The 30-second version, for pasting into a new agent or chat window before you start:

DO regions are uneven; confirm your initial and upgrade slugs exist in your chosen region before provisioning.
Generate a random root password with no English words; set via GITLAB_ROOT_PASSWORD env var on first install.
If install dies at "Could not create the default administrator account", reconfigure won't reseed; create root manually via Rails.
After any non-clean install, set ApplicationSetting.ci_job_token_signing_key — its absence presents as "scheduler failed to assign job to runner" in the UI.

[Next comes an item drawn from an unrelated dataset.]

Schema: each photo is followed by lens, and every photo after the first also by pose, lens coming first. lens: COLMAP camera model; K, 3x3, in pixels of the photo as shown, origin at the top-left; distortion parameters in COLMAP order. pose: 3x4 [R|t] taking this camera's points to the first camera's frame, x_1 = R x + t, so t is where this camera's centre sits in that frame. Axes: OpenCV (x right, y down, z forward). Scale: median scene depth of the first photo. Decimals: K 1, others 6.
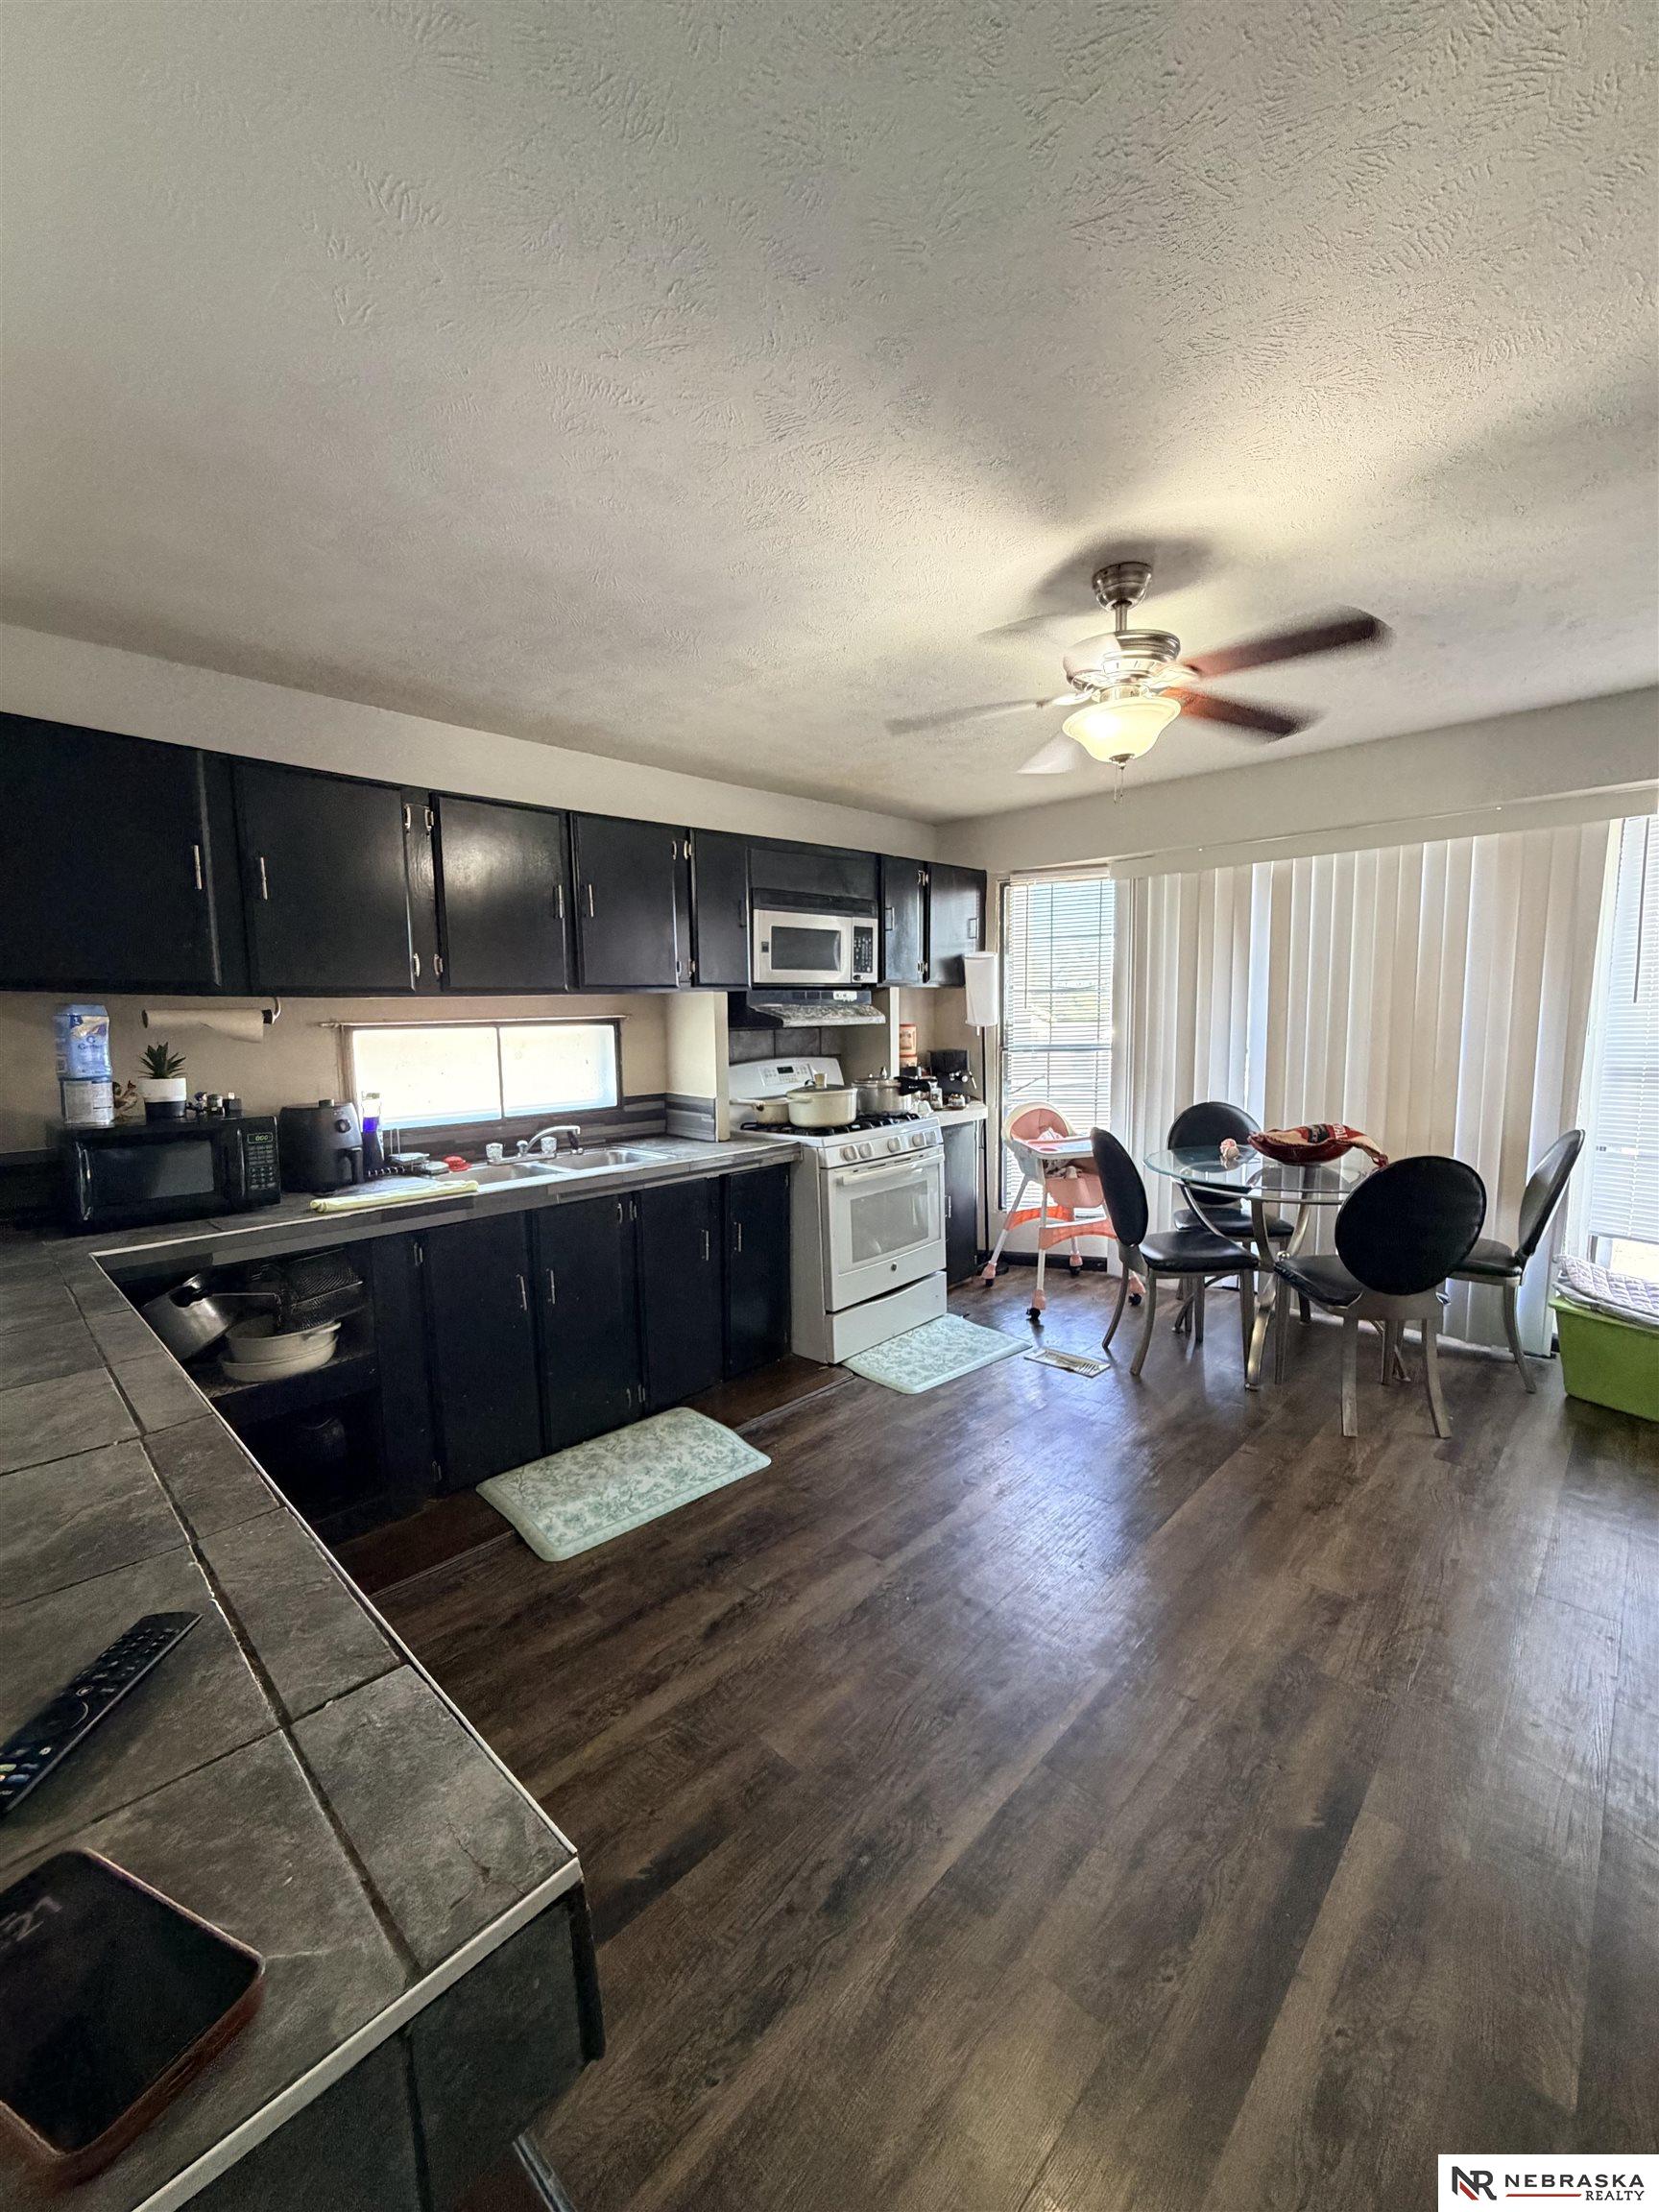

Groups::CreateService needs organization_id; group.add_owner(user) silently returns a non-persisted Member unless the user has an Organizations::OrganizationUser row. Always check m.persisted?.
Run package installs over SSH sequentially, not in parallel; verify the binary exists after each.
Install postfix before apt-get install gitlab-ee, or configure SMTP — never deal with mailers later.
Set sidekiq['concurrency'] (not just max_concurrency) — defaults to 20, bump to 50 for active CI; verify at runtime via Sidekiq::ProcessSet.